Moral Low Ground


BBH Labs’ Innovative SXSW ‘Homeless Hotspots’ Program Stirs Controversy

An innovative program in which homeless vendors sell wireless internet access to attendees of a popular Texas festival has stirred up considerable controversy.

The New York Daily News reports that BBH Labs, the global innovation unit of the British advertising agency Bartle Bogle Hegarty, has introduced the ‘Homeless Hotspots’ program at this year’s South by Southwest festival (SXSW) in Austin, Texas. According to BBH Labs, the “charitable experiment” is meant to help homeless individuals earn money by equipping them with MiFi devices and T-shirts that identify them as “human 4G hotspots” from which SXSW attendees can purchase wireless service.

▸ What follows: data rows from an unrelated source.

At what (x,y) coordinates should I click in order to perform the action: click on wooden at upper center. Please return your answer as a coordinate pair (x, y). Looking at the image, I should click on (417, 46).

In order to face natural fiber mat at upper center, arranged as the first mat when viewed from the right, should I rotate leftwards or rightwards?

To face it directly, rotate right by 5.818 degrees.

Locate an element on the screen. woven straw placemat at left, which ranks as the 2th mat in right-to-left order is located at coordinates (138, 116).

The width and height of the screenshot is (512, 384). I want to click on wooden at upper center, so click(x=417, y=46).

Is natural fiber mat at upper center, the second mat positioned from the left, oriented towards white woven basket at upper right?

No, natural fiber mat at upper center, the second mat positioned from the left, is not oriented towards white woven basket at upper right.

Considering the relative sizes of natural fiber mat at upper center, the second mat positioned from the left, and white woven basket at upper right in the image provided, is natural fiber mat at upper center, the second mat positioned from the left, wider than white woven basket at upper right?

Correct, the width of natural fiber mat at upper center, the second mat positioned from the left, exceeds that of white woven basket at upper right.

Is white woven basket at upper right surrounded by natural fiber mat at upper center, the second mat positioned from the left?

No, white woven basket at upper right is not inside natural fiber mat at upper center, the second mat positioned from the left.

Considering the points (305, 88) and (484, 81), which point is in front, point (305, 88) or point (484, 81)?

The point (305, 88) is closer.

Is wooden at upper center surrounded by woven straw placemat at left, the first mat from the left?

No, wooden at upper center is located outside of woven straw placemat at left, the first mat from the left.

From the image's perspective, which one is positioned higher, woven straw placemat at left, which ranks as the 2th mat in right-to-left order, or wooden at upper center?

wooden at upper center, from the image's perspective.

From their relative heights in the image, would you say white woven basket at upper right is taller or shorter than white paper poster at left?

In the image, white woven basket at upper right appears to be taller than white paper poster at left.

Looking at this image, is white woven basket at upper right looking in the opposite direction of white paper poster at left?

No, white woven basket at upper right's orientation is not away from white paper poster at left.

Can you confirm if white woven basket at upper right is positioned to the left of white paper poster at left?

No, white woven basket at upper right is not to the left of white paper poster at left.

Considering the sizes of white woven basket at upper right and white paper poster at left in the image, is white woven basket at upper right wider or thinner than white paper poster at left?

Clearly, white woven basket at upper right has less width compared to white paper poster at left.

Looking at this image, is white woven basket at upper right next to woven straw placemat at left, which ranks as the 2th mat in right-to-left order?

The vendors get to keep all proceeds.

The program, which was created in partnership with Austin’s Front Steps Shelter, has generated a storm of criticism from people who thought it was a joke or inhumane.

“What a shameful, hideous, patronising, dehumanising idea,” British brand strategist Luke Scheybeler tweeted.

“This must be a headline from The Onion,” tweeted Kelly McCormick, referring to a popular satirical newspaper.

But the homeless people empowered by the program seem to be very supportive of it.

“Our clients were so excited about it,” Front Steps official Mitchell Gibbons told the Daily News. “I know there are a lot of negative things being printed, but if you ask any of our clients, they’d tell you this project was a success.”

Gibbons told the paper that one homeless vendor said this of his customers: “These are the same people, if I were not participating in this program, who would walk past me and never stop to talk to me. But because I’m participating in this program… they’re interested in who I am. This wouldn’t happen any other way.”

BBH Labs Director of Innovation Saneel Radia wrote that the program is not a branding stunt, but rather an attempt at altruism:

“Obviously, there’s an insane amount of chatter about this, which although certainly villianizes us, in many ways is very good for the homeless people we’re trying to help: homelessness is actually a subject being discussed at SXSW and these people are no longer invisible. We are not selling anything. There is no brand involved. There is no commercial benefit whatsoever.”

In the past, BBH Labs has demonstrated its desire to help the homeless by working with them on innovative projects to improve their lives, so there is little or no reason to doubt that Radia is telling the truth.